» **Questions on the material**:
1 - In the forum thread, which function is applied to the username and the password before the query is built?
2 - In the forum thread, substitute "login name" for "username" in the passage from "I am trying" to "password works great.", and write out the result.

I am trying redirect user when login successfully but I am getting error on entering wrong username and password and also redirection not working. If I insert valid username and password works great.
Error:
Notice: Undefined offset: 0 in /var/sites/l/example.com/public_html/demo/sitename/application/models/loginmodel.php on line 70
Notice: Trying to get property of non-object in /var/sites/l/example.com/public_html/demo/sitename/application/models/loginmodel.php on line 70
Warning: Cannot modify header information - headers already sent by (output started at /var/sites/l/example.com/public_html/demo/sitename/application/models/loginmodel.php:70) in /var/sites/l/example.com/public_html/demo/sitename/application/models/loginmodel.php on line 82
My Code:
session_start();
$username = strip_tags($username);
$password = strip_tags($password);
$sql = "SELECT id FROM users WHERE name='$username' and password='$password'";
$query = $this->db->prepare($sql);
$query->execute();
$records = $query->fetchAll();
$ck_userID = $records[0]->id;
//$active=$row['active'];
// echo "<pre>";
// print_r($ck_userID);
// echo "</pre>";
// die;
if ( count($ck_userID) > 0 ){
$_SESSION['login_user']=$username;
header('location: ' . URL . 'admin');
}else{
header('location: ' . URL . 'login?invalid');
}
Change
$ck_userID = $records[0]->id;
to
$ck_userID = isset($records[0]) && is_object($records[0]) ? $records[0]->id : null;
Explanation:
You have to check whethe $records[0] does exist and you should check whether it's an object (so it's not false or null).
Also care for SQL injection. You are using some kind of prepare method, but you don't prepare anything.
Another bad practice is header sending location change but no exit following.
Header start with a capital letter, location: -> Location:.
change
$records = $query->fetchAll();
$ck_userID = $records[0]->id;
if ( count($ck_userID) > 0 ){
to
$records = $query->fetchAll();
if ( count($records) > 0 ){
NOTE: your code is vulnerable to sql injections

» **Data extract**:
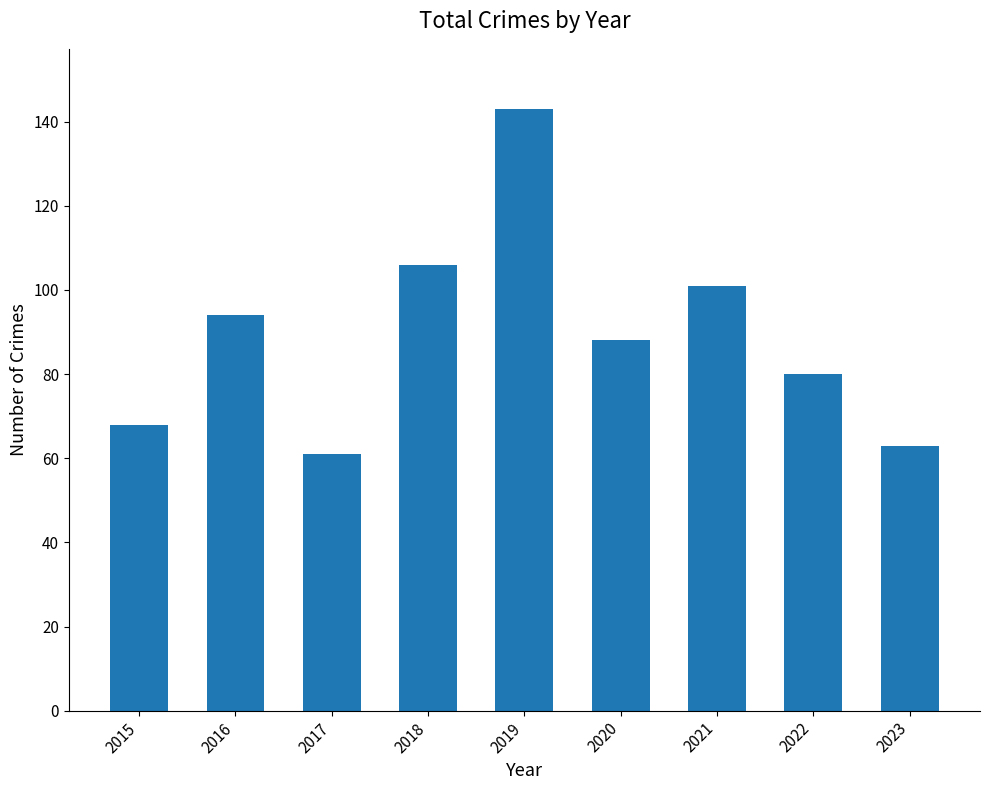

How many bars are there in total?

9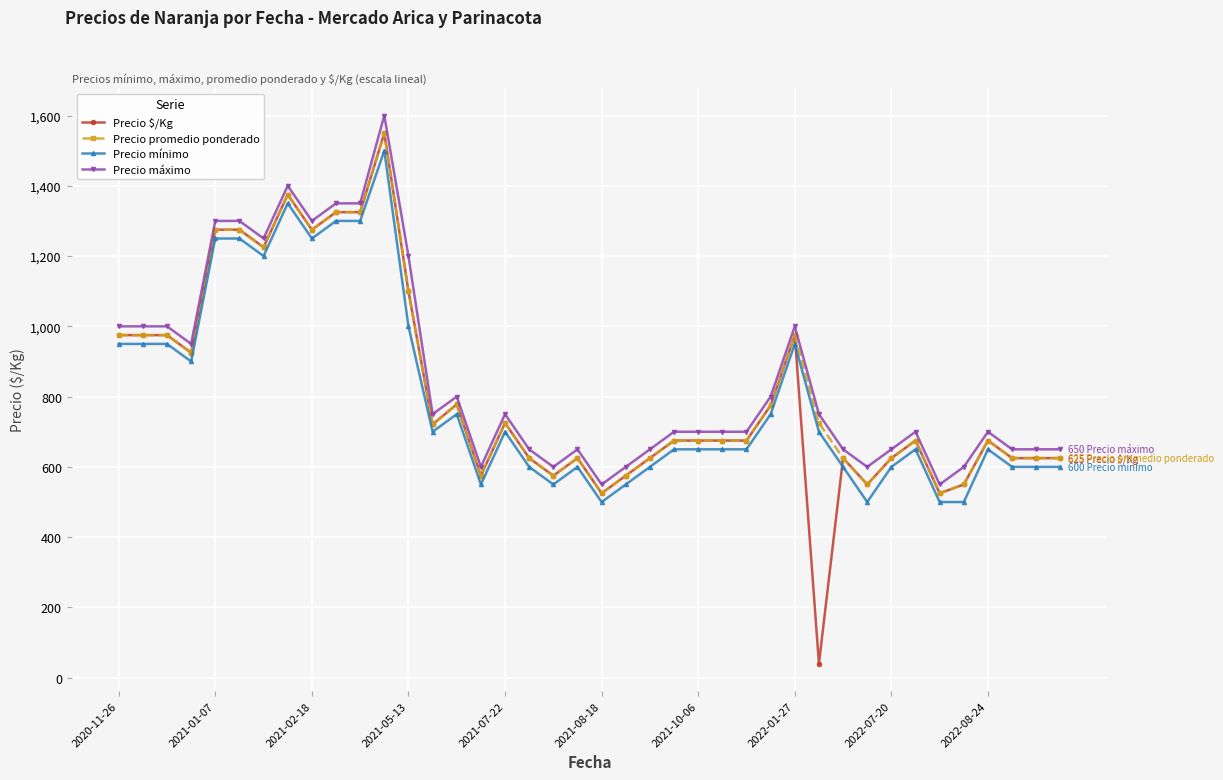

Which series has the widest spread of values?

Precio $/Kg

» **Answers below**:
1 - strip_tags

2 -
I am trying redirect user when login successfully but I am getting error on entering wrong login name and password and also redirection not working. If I insert valid login name and password works great.